Since 2011, I’ve explanted 150 pairs of breast implants, only 5 of which were originally my patients. In taking care of these women, I’ve gained some insights and hopefully become a more replete Plastic Surgical consultant; it seems reasonable to share these.
- 1. Breast implants are medical devices and will need to be revisited, if they fail, at some point in a woman’s life. Previously, this point was apparently not well understood either by the patient or physician;
- 2. A woman’s breasts will change as she proceeds through life, childbirth & afterwards. The native volume may expand, shrink and sag with the net result that her augmented breasts will also change;
- 3. Attitudes change: The perky DD cup, which was eagerly desired in the 20’s may be deemed immodest, matronly and thus a source of embarrassment in the 40’s.
At the risk of oversimplification, there are 3 subtypes of explantation patients:
- 1. Young women who choose to explant relatively quickly. Their usual rationale is the size was excessive and incompatible with their desired activities;
- 2. “Mothers” who experience either capsular contracture and/or deflation and elect explantation +/ capsular procedures. Many are frankly too busy to do the “maintenance”;
- 3. The “I quit”club want to definitively opt out of breast implants but request maximal surgical assistance to reconstruct their breasts, i.e. capsular procedures and mastopexy.
I counsel prospective explantation patients to consult their implanting surgeon and carefully consider their options. No one should “buy in haste, repent in leisure”, so we discourage acting on impulse. If they are truly motivated to proceed I am prepared to support their decision but retain the prerogative to discuss additional techniques, which may enhance their results. The algorithm for explantation is as follows:
- 1. Saline implants without capsular contracture can be explanted under local anesthesia;
- 2. Silicone or encapsulated implants are offered IV sedation for their procedures;
- 3. Mastopexy can be performed in tandem, explantationmastopexy or staged, (later);
- 4. It’s not recommended to return explanted breast prostheses to the patients, as they cannot be terminally sterilized;
- 5. En bloc capsulectomy (removal of the implant and surrounding scar membrane) is
recommended for higher degrees of capsular contracture (firming) & mandates the use of drains;
- 6. A short, (4cm) inframammary fold incision is inconspicuous, expeditious and circumvents the possibility of a depressed periareolar scar (“fish mouth”);
- 7. Activity restriction, drainage and compressive garments are essential for the first 2 weeks to promote effacement of the space previously occupied by the implant and for skin retraction;
- 8. Benefits of explantation include i. relief of musculoskeletal, dermatological symptoms; ii. easier mammography; iii. streamlined need for further procedures; iv. improved body self image.
Are explantation patients content? Do they panic and reoperate? In my experience, the explantation patients are amongst the most studied and satisfied, making my job quite pleasant. They are invariably relieved to have their concerns validated and surgical solutions proposed. Many have recounted how they were made to feel guilty or “abnormal” for wanting to remove their implants. Other consultants may feel so “invested” with breast implants that explantation seems like a “failure”. I don’t share that opinion and in fact have included the fact that explantation is always the fallback position for breast implants. I have evolved and become a more comprehensive consultant.
However not every explant patient remains implant free. To date, I have reimplanted two patients, (none of which were originally my patients) and potentially have another 2 who are contemplating more surgery. Overall, it’s a fairly low rate of recidivism. If they decide to proceed, they have to accept that they may be facing another procedure in their lifetime for any of the following reasons:
- 1. Implant failure. 2%/year;
- 2. Capsular contracture, 225%. Cohesive gel implants are somewhat lower, 2%;
- 3. Patient requests: different volumes, styles, profiles, saline to silicone, silicone to cohesive gel to explantation.

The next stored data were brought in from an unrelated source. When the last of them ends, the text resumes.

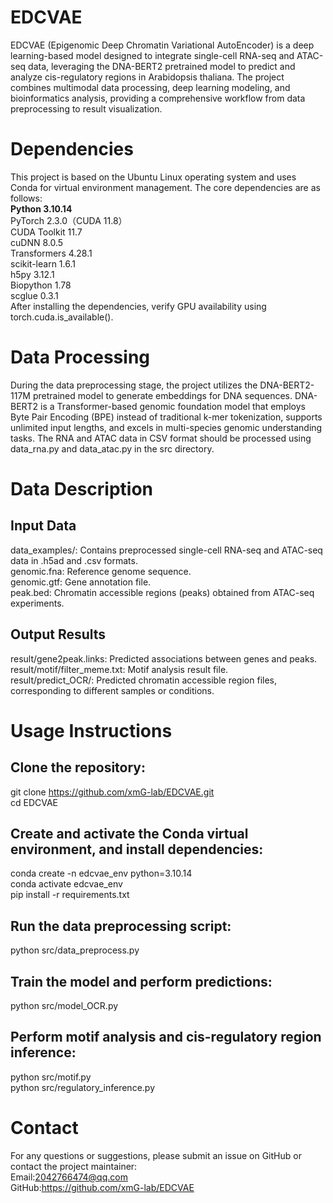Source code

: # EDCVAE
EDCVAE (Epigenomic Deep Chromatin Variational AutoEncoder) is a deep learning-based model designed to integrate single-cell RNA-seq and ATAC-seq data, leveraging the DNA-BERT2 pretrained model to predict and analyze cis-regulatory regions in Arabidopsis thaliana. The project combines multimodal data processing, deep learning modeling, and bioinformatics analysis, providing a comprehensive workflow from data preprocessing to result visualization.
# Dependencies
This project is based on the Ubuntu Linux operating system and uses Conda for virtual environment management. The core dependencies are as follows:  
  __Python 3.10.14__  
PyTorch 2.3.0（CUDA 11.8）  
CUDA Toolkit 11.7  
cuDNN 8.0.5  
Transformers 4.28.1  
scikit-learn 1.6.1  
h5py 3.12.1  
Biopython 1.78  
scglue 0.3.1  
After installing the dependencies, verify GPU availability using torch.cuda.is_available().  
# Data Processing
During the data preprocessing stage, the project utilizes the DNA-BERT2-117M pretrained model to generate embeddings for DNA sequences. DNA-BERT2 is a Transformer-based genomic foundation model that employs Byte Pair Encoding (BPE) instead of traditional k-mer tokenization, supports unlimited input lengths, and excels in multi-species genomic understanding tasks. The RNA and ATAC data in CSV format should be processed using data_rna.py and data_atac.py in the src directory.
# Data Description
## Input Data
data_examples/: Contains preprocessed single-cell RNA-seq and ATAC-seq data in .h5ad and .csv formats.  
genomic.fna: Reference genome sequence.  
genomic.gtf: Gene annotation file.  
peak.bed: Chromatin accessible regions (peaks) obtained from ATAC-seq experiments.  
## Output Results
result/gene2peak.links: Predicted associations between genes and peaks.  
result/motif/filter_meme.txt: Motif analysis result file.  
result/predict_OCR/: Predicted chromatin accessible region files, corresponding to different samples or conditions.  
# Usage Instructions
## Clone the repository:
git clone https://github.com/xmG-lab/EDCVAE.git  
cd EDCVAE  
## Create and activate the Conda virtual environment, and install dependencies:
conda create -n edcvae_env python=3.10.14  
conda activate edcvae_env  
pip install -r requirements.txt  
## Run the data preprocessing script:
python src/data_preprocess.py
## Train the model and perform predictions:
python src/model_OCR.py
## Perform motif analysis and cis-regulatory region inference:
python src/motif.py  
python src/regulatory_inference.py
# Contact
For any questions or suggestions, please submit an issue on GitHub or contact the project maintainer:  
Email:2042766474@qq.com  
GitHub:https://github.com/xmG-lab/EDCVAE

Recently, I was approached by another lady Plastic Surgeon who asked if I had experienced an uptick in explantation. I was surprised but pleasantly so, when she shared that her practice’s numbers were similar. We aren’t sure what this trend represents however we are prepared to take care of these women. I frequently quip that I wear a bra, but not the patient’s bra. I fully realize that a major part of our consultation is to understand the patient’s objectives, analyze their medical/surgical history and propose viable solutions.